Short task »
According to the Brooks County hunting thread, at what point do the skeeters subside?

Excerpted passage »
--*--

# Brooks County



## radi_33125 (Sep 30, 2004)

Hello everyone!!!  This is my first year hunting in Georgia and I have to say that the land looks a lot more promising than South Carolina.  My report is from last week:  a lot of skeeters and I only saw two does and a small four pointer.  I am waiting for a better deer to take as my first GA buck.  Good luck


----------



## radi_33125 (Oct 12, 2004)

All we saw this weekend was 3 does.  It has been very hot and the sketters are terrible.  Hopefully, the weather will get  colder and kill some of them off.  The deer are tearing up the food plots though, but I guess they are coming out very late at night  .


----------



## Son (Oct 13, 2004)

*feeding periods*

Take notice, after the dew falls, the skeeters subside. The deer have noticed, cause that's when they go into the woods to feed. Most are resting in cotton fields and around grown up fields to avoid the pesky insects. I checked out our lands in Early and Miller counties today, skeeters till horrible.

--*--

[Dataset rows]

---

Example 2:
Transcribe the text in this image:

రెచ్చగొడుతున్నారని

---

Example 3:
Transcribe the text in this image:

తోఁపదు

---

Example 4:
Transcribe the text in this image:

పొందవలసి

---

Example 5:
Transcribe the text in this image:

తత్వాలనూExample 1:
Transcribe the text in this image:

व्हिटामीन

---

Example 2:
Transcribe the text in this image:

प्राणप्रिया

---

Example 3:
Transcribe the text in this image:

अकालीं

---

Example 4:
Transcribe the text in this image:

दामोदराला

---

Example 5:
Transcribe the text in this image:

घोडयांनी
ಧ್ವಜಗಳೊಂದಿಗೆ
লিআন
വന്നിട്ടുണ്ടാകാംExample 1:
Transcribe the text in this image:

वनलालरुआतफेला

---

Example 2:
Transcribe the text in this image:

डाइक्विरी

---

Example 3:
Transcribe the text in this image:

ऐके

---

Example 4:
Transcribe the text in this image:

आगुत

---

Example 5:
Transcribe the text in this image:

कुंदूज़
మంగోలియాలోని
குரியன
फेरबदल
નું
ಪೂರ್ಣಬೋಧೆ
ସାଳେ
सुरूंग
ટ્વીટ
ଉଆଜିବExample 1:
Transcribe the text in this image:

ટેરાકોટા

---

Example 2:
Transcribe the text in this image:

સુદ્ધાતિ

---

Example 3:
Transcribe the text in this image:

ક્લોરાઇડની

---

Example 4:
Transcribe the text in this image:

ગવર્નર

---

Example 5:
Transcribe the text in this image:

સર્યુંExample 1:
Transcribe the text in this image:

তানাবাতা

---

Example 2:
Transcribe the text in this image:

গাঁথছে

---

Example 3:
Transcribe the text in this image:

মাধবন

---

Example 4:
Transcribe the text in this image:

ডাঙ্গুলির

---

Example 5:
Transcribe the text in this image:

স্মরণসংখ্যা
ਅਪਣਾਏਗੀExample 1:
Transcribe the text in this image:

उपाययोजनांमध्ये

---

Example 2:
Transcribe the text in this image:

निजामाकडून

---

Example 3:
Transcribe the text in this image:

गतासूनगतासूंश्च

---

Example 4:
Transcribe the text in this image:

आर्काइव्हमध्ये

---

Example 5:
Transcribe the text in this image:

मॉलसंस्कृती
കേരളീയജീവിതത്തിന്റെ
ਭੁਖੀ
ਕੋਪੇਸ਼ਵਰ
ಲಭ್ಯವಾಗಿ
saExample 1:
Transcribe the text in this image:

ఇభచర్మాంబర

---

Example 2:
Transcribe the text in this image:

--*--

Solution below »
After the dew falls.